» Aim of the task: Lines below containing the word "Francisco" should be copied out.

Page-level text extractions
********************
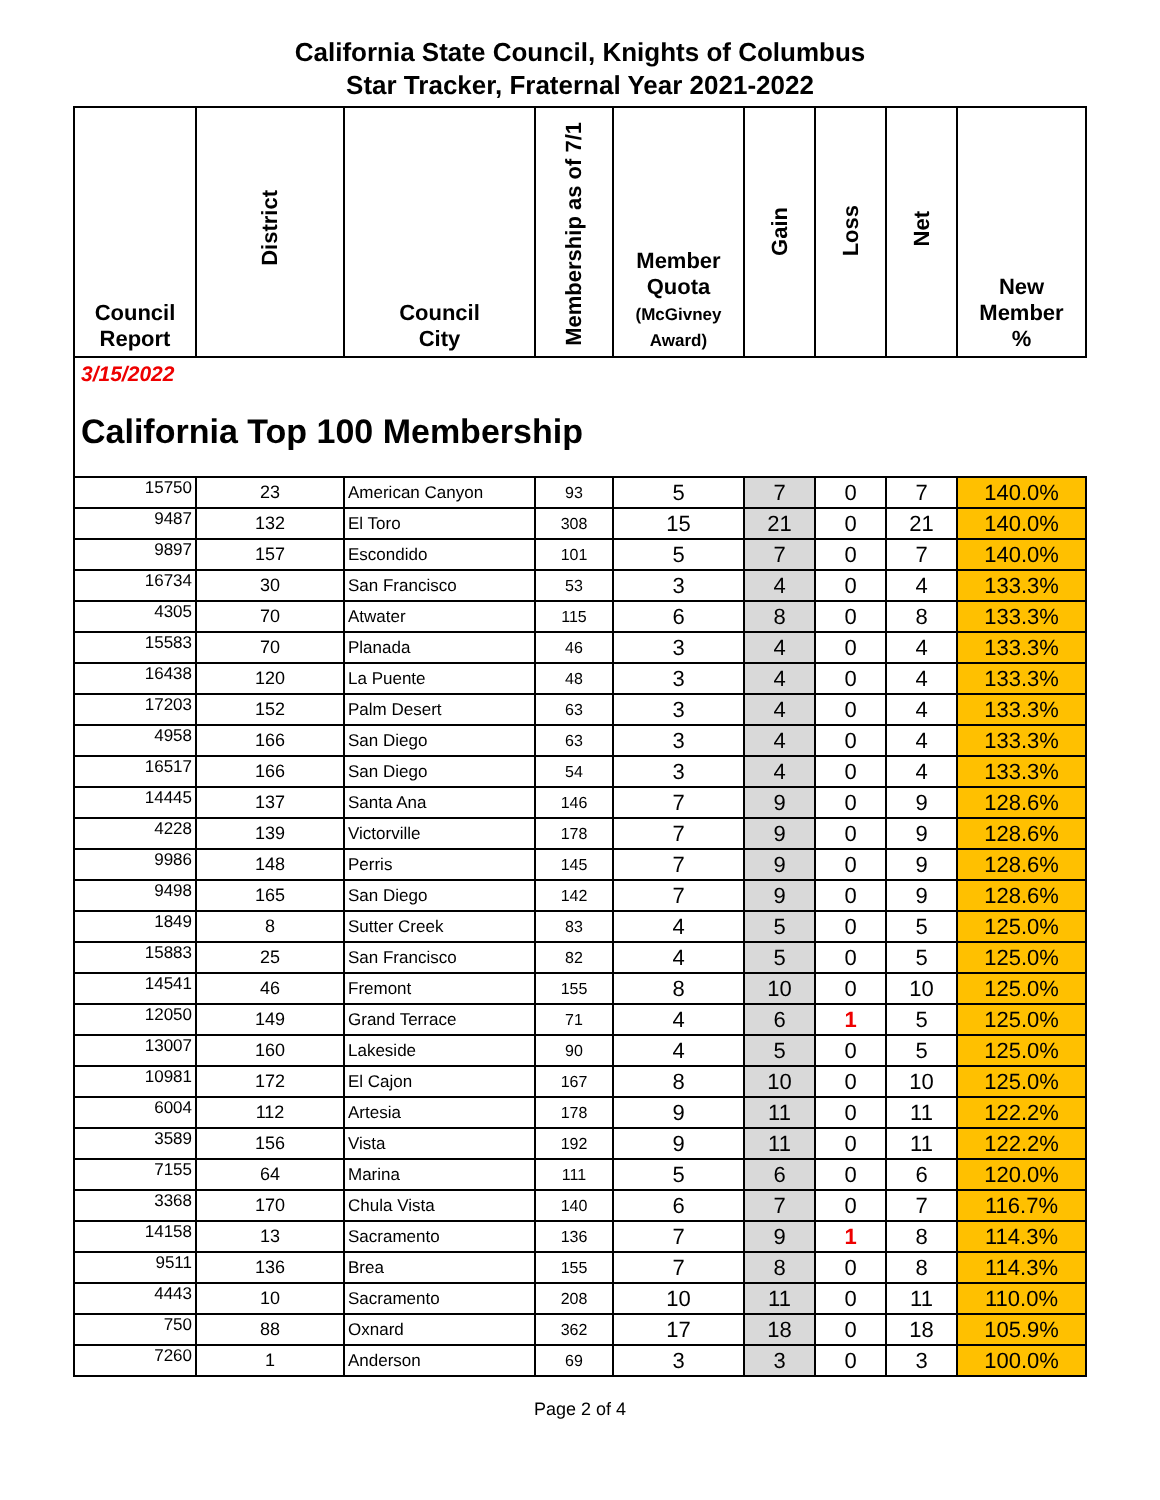California State Council, Knights of Columbus
Star Tracker, Fraternal Year 2021-2022
| Council Report | District | Council City | Membership as of 7/1 | Member Quota (McGivney Award) | Gain | Loss | Net | New Member % |
| --- | --- | --- | --- | --- | --- | --- | --- | --- |
3/15/2022
California Top 100 Membership
| 15750 | 23 | American Canyon | 93 | 5 | 7 | 0 | 7 | 140.0% |
| 9487 | 132 | El Toro | 308 | 15 | 21 | 0 | 21 | 140.0% |
| 9897 | 157 | Escondido | 101 | 5 | 7 | 0 | 7 | 140.0% |
| 16734 | 30 | San Francisco | 53 | 3 | 4 | 0 | 4 | 133.3% |
| 4305 | 70 | Atwater | 115 | 6 | 8 | 0 | 8 | 133.3% |
| 15583 | 70 | Planada | 46 | 3 | 4 | 0 | 4 | 133.3% |
| 16438 | 120 | La Puente | 48 | 3 | 4 | 0 | 4 | 133.3% |
| 17203 | 152 | Palm Desert | 63 | 3 | 4 | 0 | 4 | 133.3% |
| 4958 | 166 | San Diego | 63 | 3 | 4 | 0 | 4 | 133.3% |
| 16517 | 166 | San Diego | 54 | 3 | 4 | 0 | 4 | 133.3% |
| 14445 | 137 | Santa Ana | 146 | 7 | 9 | 0 | 9 | 128.6% |
| 4228 | 139 | Victorville | 178 | 7 | 9 | 0 | 9 | 128.6% |
| 9986 | 148 | Perris | 145 | 7 | 9 | 0 | 9 | 128.6% |
| 9498 | 165 | San Diego | 142 | 7 | 9 | 0 | 9 | 128.6% |
| 1849 | 8 | Sutter Creek | 83 | 4 | 5 | 0 | 5 | 125.0% |
| 15883 | 25 | San Francisco | 82 | 4 | 5 | 0 | 5 | 125.0% |
| 14541 | 46 | Fremont | 155 | 8 | 10 | 0 | 10 | 125.0% |
| 12050 | 149 | Grand Terrace | 71 | 4 | 6 | 1 | 5 | 125.0% |
| 13007 | 160 | Lakeside | 90 | 4 | 5 | 0 | 5 | 125.0% |
| 10981 | 172 | El Cajon | 167 | 8 | 10 | 0 | 10 | 125.0% |
| 6004 | 112 | Artesia | 178 | 9 | 11 | 0 | 11 | 122.2% |
| 3589 | 156 | Vista | 192 | 9 | 11 | 0 | 11 | 122.2% |
| 7155 | 64 | Marina | 111 | 5 | 6 | 0 | 6 | 120.0% |
| 3368 | 170 | Chula Vista | 140 | 6 | 7 | 0 | 7 | 116.7% |
| 14158 | 13 | Sacramento | 136 | 7 | 9 | 1 | 8 | 114.3% |
| 9511 | 136 | Brea | 155 | 7 | 8 | 0 | 8 | 114.3% |
| 4443 | 10 | Sacramento | 208 | 10 | 11 | 0 | 11 | 110.0% |
| 750 | 88 | Oxnard | 362 | 17 | 18 | 0 | 18 | 105.9% |
| 7260 | 1 | Anderson | 69 | 3 | 3 | 0 | 3 | 100.0% |
Page 2 of 4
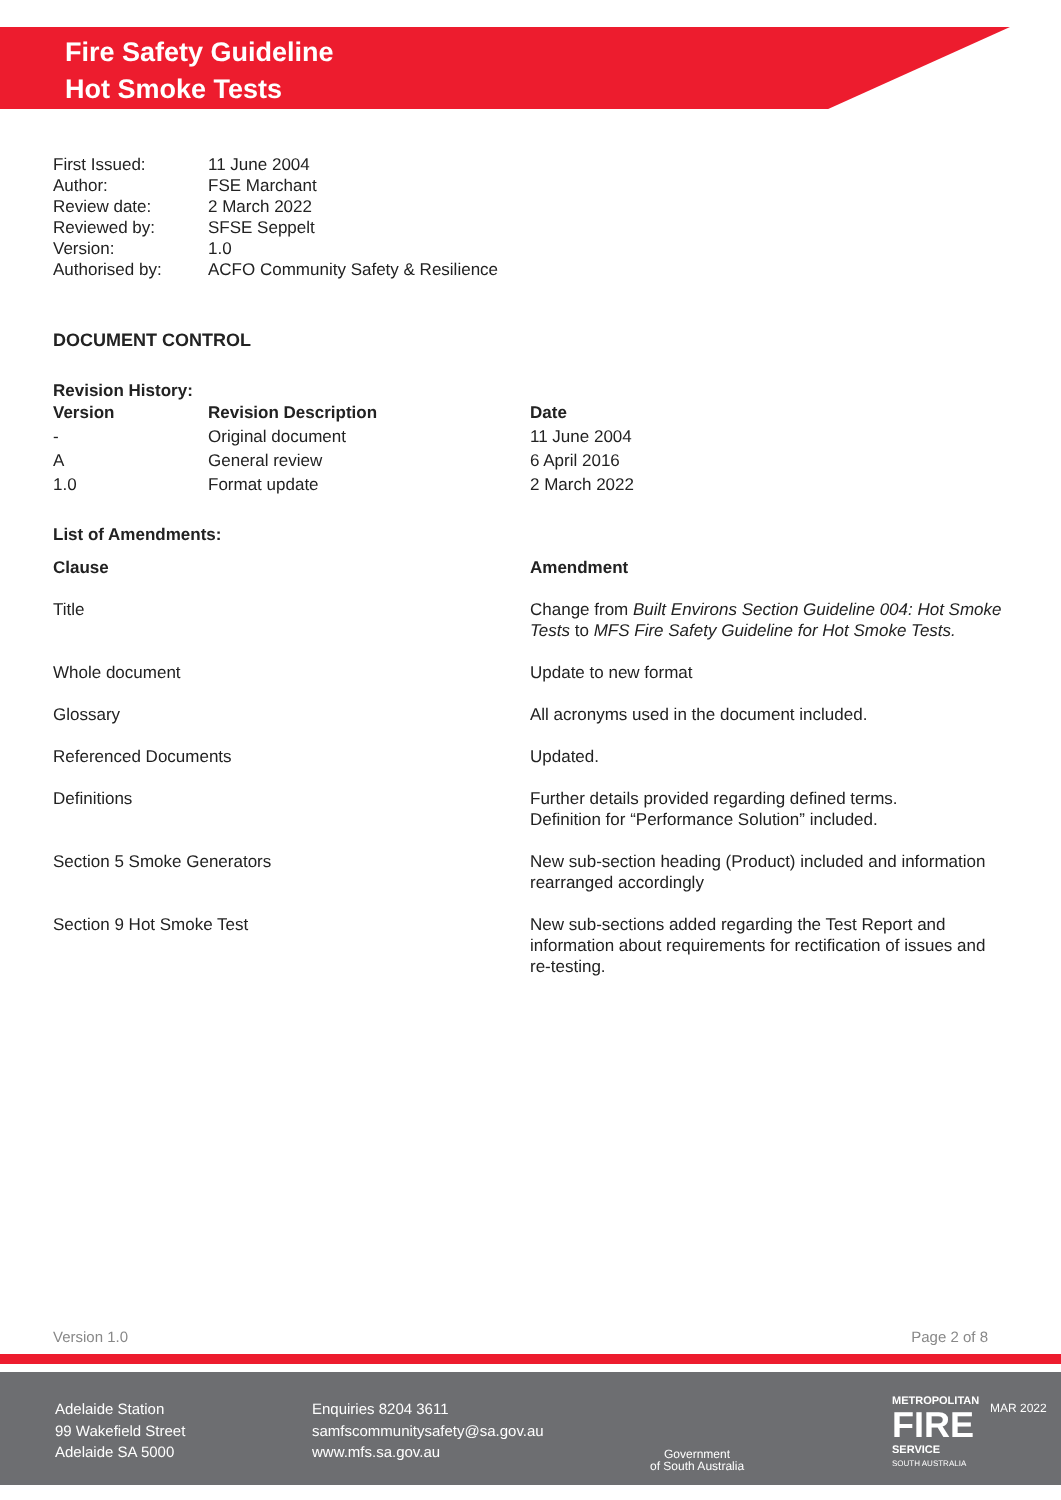Fire Safety Guideline
Hot Smoke Tests
| First Issued: | 11 June 2004 |
| Author: | FSE Marchant |
| Review date: | 2 March 2022 |
| Reviewed by: | SFSE Seppelt |
| Version: | 1.0 |
| Authorised by: | ACFO Community Safety & Resilience |
DOCUMENT CONTROL
Revision History:
| Version | Revision Description | Date |
| --- | --- | --- |
| - | Original document | 11 June 2004 |
| A | General review | 6 April 2016 |
| 1.0 | Format update | 2 March 2022 |
List of Amendments:
| Clause | Amendment |
| --- | --- |
| Title | Change from Built Environs Section Guideline 004: Hot Smoke Tests to MFS Fire Safety Guideline for Hot Smoke Tests. |
| Whole document | Update to new format |
| Glossary | All acronyms used in the document included. |
| Referenced Documents | Updated. |
| Definitions | Further details provided regarding defined terms. Definition for “Performance Solution” included. |
| Section 5 Smoke Generators | New sub-section heading (Product) included and information rearranged accordingly |
| Section 9 Hot Smoke Test | New sub-sections added regarding the Test Report and information about requirements for rectification of issues and re-testing. |
Version 1.0 Page 2 of 8
Adelaide Station
99 Wakefield Street
Adelaide SA 5000
Enquiries 8204 3611
samfscommunitysafety@sa.gov.au
www.mfs.sa.gov.au
Government
of South Australia
METROPOLITAN
FIRE
SERVICE
SOUTH AUSTRALIA
MAR 2022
********************
» Answer:
| 16734 | 30 | San Francisco | 53 | 3 | 4 | 0 | 4 | 133.3% |
| 15883 | 25 | San Francisco | 82 | 4 | 5 | 0 | 5 | 125.0% |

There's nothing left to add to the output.